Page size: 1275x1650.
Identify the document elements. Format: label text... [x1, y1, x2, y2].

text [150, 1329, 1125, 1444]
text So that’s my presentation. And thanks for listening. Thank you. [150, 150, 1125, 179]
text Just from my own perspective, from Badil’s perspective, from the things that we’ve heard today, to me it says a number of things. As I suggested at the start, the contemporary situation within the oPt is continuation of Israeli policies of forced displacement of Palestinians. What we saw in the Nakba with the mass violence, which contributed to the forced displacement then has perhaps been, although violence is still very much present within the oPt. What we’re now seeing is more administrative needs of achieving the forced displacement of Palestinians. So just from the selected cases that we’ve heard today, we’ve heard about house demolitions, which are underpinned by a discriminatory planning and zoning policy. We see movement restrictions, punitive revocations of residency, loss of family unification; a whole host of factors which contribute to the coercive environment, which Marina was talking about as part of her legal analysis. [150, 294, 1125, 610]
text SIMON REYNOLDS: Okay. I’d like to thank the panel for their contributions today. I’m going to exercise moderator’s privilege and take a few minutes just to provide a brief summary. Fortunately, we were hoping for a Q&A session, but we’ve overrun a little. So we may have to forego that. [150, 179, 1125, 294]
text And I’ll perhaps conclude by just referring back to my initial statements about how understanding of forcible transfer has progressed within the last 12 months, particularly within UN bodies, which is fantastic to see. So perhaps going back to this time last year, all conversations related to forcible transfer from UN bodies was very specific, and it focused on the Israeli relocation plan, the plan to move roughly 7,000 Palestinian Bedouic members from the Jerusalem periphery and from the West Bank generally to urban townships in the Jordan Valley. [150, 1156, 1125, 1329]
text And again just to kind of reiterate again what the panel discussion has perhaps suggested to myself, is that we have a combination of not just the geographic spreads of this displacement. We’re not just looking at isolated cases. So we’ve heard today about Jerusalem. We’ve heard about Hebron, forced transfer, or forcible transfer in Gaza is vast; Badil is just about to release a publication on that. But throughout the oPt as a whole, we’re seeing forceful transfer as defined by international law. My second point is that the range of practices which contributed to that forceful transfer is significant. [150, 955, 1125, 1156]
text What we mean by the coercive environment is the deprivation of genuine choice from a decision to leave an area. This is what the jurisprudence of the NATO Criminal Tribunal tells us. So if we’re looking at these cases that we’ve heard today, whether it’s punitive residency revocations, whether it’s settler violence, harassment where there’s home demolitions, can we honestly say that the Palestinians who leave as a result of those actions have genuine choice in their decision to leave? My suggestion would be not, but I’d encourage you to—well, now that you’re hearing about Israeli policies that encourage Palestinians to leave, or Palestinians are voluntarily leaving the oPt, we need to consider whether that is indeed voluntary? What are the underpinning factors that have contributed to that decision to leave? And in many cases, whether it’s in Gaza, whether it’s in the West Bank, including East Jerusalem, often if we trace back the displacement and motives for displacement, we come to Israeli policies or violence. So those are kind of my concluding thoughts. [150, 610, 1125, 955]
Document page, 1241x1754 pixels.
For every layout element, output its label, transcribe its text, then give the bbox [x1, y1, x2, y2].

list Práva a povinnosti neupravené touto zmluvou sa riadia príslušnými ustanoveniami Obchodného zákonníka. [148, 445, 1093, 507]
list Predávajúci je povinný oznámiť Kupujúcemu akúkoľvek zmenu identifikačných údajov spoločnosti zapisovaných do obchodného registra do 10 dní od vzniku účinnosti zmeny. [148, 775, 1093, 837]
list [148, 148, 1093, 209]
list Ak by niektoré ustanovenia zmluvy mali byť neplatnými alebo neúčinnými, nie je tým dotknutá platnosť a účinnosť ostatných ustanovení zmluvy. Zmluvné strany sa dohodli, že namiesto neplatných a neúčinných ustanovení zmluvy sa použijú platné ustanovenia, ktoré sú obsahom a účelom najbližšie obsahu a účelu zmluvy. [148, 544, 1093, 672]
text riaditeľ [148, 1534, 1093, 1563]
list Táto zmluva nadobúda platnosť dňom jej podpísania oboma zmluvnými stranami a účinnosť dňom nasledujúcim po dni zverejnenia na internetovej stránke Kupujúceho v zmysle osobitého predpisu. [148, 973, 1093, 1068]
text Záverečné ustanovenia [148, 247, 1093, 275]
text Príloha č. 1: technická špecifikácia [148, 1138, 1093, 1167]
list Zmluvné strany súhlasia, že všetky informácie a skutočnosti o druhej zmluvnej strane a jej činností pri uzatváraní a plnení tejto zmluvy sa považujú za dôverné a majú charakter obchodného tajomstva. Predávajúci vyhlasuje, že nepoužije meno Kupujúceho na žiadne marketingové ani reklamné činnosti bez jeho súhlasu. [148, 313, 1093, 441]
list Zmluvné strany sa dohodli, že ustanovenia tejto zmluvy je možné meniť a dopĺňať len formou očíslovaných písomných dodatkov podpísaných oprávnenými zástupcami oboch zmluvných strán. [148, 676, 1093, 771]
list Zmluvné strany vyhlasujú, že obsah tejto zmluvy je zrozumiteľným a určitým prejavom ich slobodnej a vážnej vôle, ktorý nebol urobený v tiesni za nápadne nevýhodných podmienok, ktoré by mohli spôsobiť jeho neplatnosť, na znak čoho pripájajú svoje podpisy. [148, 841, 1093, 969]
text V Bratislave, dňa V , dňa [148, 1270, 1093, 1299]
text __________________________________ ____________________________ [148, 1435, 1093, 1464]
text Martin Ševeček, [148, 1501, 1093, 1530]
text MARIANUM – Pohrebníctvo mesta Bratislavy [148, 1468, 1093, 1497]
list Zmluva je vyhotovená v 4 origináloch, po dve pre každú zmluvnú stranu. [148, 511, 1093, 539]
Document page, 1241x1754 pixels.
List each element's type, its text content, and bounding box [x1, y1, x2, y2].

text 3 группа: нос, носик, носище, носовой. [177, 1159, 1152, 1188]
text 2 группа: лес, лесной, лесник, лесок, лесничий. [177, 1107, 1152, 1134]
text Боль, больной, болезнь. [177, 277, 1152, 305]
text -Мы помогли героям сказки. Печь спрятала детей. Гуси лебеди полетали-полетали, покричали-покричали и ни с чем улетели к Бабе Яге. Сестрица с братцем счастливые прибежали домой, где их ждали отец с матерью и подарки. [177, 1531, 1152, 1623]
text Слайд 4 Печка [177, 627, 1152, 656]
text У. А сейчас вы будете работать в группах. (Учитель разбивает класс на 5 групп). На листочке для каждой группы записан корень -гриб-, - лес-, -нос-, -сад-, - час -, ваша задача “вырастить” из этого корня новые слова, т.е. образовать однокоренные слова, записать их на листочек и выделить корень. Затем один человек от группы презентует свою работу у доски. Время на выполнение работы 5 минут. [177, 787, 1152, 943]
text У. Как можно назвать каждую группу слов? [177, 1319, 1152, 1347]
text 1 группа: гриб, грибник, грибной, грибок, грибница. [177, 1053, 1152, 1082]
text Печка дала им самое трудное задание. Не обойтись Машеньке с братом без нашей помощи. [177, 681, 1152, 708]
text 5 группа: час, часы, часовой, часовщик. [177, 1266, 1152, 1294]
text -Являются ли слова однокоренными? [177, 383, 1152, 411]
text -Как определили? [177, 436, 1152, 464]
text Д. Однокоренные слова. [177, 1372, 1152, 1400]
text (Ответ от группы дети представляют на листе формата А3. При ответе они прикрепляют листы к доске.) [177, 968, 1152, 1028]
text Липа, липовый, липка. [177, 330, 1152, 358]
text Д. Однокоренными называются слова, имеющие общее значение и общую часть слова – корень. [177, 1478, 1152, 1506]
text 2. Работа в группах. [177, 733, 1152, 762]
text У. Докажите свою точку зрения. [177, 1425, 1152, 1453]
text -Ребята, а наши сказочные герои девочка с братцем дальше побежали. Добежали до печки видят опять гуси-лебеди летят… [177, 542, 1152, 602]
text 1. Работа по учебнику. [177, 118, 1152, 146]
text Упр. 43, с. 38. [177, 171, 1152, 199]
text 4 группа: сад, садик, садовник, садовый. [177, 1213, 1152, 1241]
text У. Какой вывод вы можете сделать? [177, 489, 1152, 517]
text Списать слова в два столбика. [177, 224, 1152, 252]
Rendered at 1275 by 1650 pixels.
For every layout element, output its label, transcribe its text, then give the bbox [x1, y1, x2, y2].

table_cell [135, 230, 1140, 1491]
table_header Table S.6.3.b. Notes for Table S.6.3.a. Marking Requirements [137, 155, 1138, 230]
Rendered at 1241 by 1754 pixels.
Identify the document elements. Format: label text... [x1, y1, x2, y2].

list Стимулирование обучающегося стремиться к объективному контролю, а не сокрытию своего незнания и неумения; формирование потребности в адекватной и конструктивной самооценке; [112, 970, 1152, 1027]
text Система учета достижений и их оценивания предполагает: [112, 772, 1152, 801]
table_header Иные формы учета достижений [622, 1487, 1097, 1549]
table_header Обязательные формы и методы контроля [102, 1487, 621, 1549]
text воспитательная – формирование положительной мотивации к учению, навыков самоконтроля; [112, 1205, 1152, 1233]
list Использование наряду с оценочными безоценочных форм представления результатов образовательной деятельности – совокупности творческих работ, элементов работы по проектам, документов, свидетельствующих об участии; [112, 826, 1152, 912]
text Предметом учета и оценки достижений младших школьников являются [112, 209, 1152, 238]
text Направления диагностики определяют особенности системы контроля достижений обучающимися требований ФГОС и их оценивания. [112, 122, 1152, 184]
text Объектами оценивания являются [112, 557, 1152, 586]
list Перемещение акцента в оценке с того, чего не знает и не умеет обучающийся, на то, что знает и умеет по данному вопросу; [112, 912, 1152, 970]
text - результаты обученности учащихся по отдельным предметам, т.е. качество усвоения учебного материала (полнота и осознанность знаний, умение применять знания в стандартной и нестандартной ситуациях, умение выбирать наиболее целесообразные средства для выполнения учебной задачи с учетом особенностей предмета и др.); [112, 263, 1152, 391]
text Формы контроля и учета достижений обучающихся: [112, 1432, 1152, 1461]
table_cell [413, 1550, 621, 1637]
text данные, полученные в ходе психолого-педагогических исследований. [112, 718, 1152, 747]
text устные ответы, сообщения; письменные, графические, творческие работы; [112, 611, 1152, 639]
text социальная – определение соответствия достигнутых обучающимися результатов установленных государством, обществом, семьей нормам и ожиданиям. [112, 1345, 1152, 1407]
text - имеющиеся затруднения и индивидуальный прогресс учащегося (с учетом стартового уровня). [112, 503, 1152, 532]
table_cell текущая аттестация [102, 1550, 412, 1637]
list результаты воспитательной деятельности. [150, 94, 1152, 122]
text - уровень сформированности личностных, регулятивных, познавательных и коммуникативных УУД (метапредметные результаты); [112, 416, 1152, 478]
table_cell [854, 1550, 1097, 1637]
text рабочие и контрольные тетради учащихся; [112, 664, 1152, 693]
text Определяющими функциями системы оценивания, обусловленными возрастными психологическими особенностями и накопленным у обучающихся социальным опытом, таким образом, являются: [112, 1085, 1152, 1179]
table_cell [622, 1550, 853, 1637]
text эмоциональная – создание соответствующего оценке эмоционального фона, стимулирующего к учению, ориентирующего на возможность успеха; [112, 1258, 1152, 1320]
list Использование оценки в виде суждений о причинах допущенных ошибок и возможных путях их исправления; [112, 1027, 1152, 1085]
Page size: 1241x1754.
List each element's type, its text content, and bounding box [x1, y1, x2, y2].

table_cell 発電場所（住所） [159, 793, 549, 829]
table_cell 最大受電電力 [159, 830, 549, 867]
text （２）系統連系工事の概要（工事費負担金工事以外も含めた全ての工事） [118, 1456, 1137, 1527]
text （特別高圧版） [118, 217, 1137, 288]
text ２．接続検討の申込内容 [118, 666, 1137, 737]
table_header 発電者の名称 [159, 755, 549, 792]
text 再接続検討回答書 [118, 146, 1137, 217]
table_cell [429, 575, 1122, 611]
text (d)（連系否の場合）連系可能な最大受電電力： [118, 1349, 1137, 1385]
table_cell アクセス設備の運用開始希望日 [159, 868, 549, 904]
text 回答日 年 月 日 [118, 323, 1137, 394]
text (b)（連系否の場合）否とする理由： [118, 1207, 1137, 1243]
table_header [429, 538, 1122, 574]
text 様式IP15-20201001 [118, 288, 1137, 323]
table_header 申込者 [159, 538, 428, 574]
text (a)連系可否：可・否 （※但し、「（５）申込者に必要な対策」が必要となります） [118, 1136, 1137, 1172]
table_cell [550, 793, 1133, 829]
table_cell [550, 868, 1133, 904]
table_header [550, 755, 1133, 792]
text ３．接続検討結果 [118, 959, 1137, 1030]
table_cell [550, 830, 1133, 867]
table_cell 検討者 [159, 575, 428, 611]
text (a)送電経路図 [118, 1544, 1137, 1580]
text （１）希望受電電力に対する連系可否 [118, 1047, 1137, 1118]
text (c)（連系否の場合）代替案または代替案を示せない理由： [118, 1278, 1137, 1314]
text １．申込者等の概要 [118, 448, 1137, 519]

□ □ □ □ □

Return only the part of the records above that opens with the line containing "table_cell [854, 1550, 1097, 1637]" and closes with the line containing "Page size: 1241x1754.", ends included.

table_cell [854, 1550, 1097, 1637]
text рабочие и контрольные тетради учащихся; [112, 664, 1152, 693]
text Определяющими функциями системы оценивания, обусловленными возрастными психологическими особенностями и накопленным у обучающихся социальным опытом, таким образом, являются: [112, 1085, 1152, 1179]
table_cell [622, 1550, 853, 1637]
text эмоциональная – создание соответствующего оценке эмоционального фона, стимулирующего к учению, ориентирующего на возможность успеха; [112, 1258, 1152, 1320]
list Использование оценки в виде суждений о причинах допущенных ошибок и возможных путях их исправления; [112, 1027, 1152, 1085]
Page size: 1241x1754.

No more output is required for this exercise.